§ **READING PASSAGE**:

════════════════════

What does deep even mean? In my opinion symbolism doesn't make things deep. Nothing against Xenogears though, it's a fricking classic.
I think a deep video game is something like Majora's Mask, because its mechanics fit the mood perfectly
I don't know what deep means, still there's something I can never quite place from Illusion of Gaia. It's not a super complicated story, but there's so many little oddities I always end up thinking about, little weird scenes and tragedies and concepts.
I think Suikoden tends to have a lot of big questions about loyalty to a cause vs. loyalty to family. The idea of responsibility and obligation and how we are or are not bound by them. Stuff I find interesting.
Of course, Leisure Suit Larry is basically an entire series pondering the depths of human nature.
I think Suikoden 1 has arguably the most mature story of all the PS1 jrpg library. It's simple on the surface but the issues it touches are uncharacteristically serious of a kids/teens game. Almost no anime cliches too.
Suikoden 2 has a great story as well, but I feel part 1's story is more focused. Suikoden 2 has more of the same type is story part 1 has, so it depends on you if you think it's a good thing or a bad thing. Personally I like part 1s brevity more.
It's the deepest budget cut of any game I ever played. >Disk 2 is literally storytime with the gang till the very end when you get the world map back but can't revisit the bulk of the cities cause everyone's dead.
>Is this the "deepest" retro game?
Pretty low bar IMO. Yeah, sure, it's deeper than most other games.

════════════════════

§ **INFORMATION SUPPLIED**:
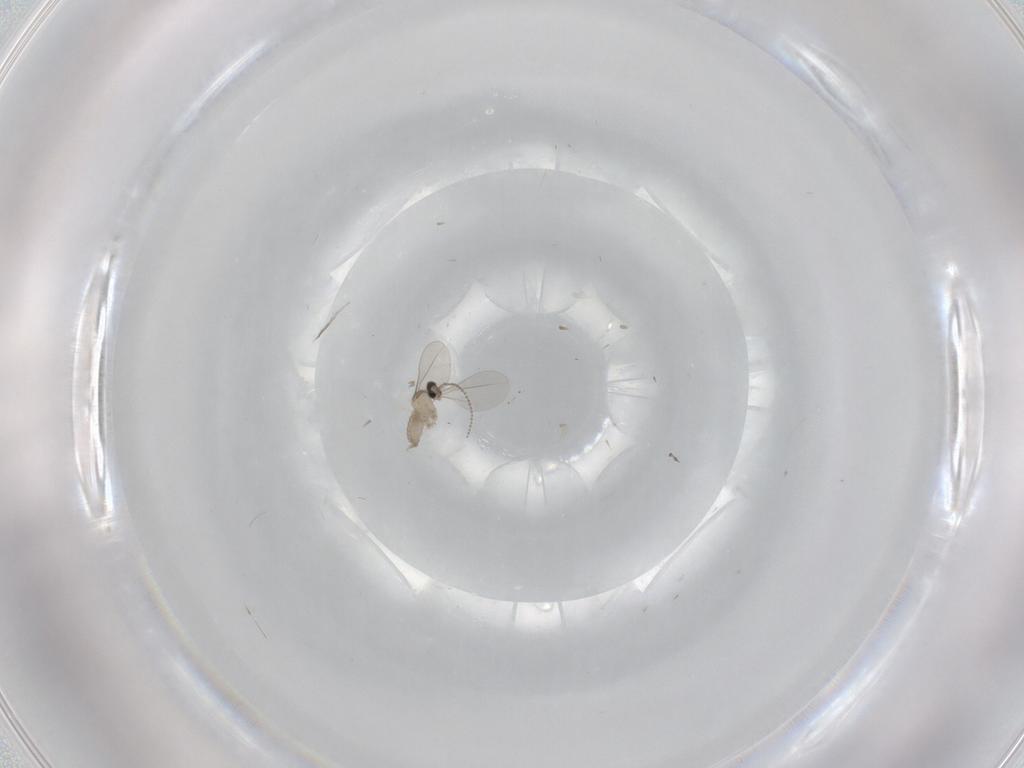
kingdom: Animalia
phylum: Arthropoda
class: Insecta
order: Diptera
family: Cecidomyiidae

════════════════════

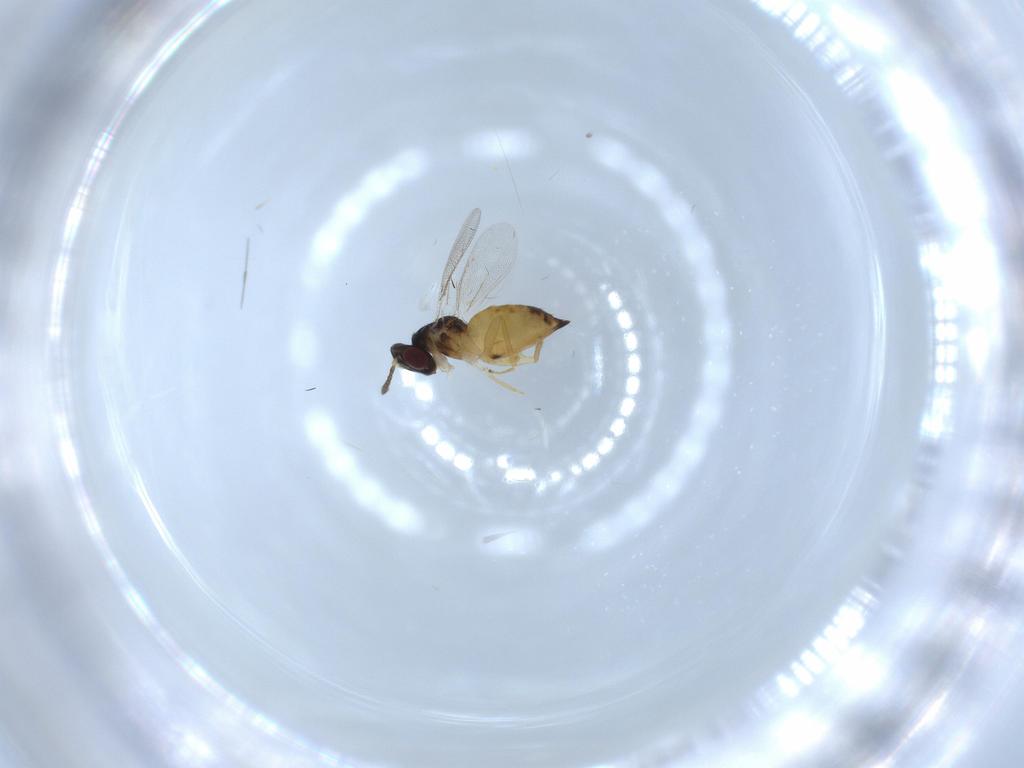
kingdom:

════════════════════

§ **PROBLEM SET**:
a - In the thread about deep video games, which game is said to have arguably the most mature story of all the PS1 JRPG library?
b - Decide whether each statement agrees with the thread about deep video games: (i) One commenter holds that symbolism makes a game deep. (ii) One commenter prefers the brevity of the first Suikoden to the second. (iii) The commenter on Illusion of Gaia calls its story super complicated.
c - List every game or game series mentioned by name in the thread about deep video games, counting numbered entries of the same series once.

§ **PER-TASK OUTPUTS**:
a - Suikoden 1

b -
(i) No: "In my opinion symbolism doesn't make things deep."
(ii) Yes: "Personally I like part 1s brevity more."
(iii) No: "It's not a super complicated story"

c - Xenogears, Majora's Mask, Illusion of Gaia, Suikoden, Leisure Suit Larry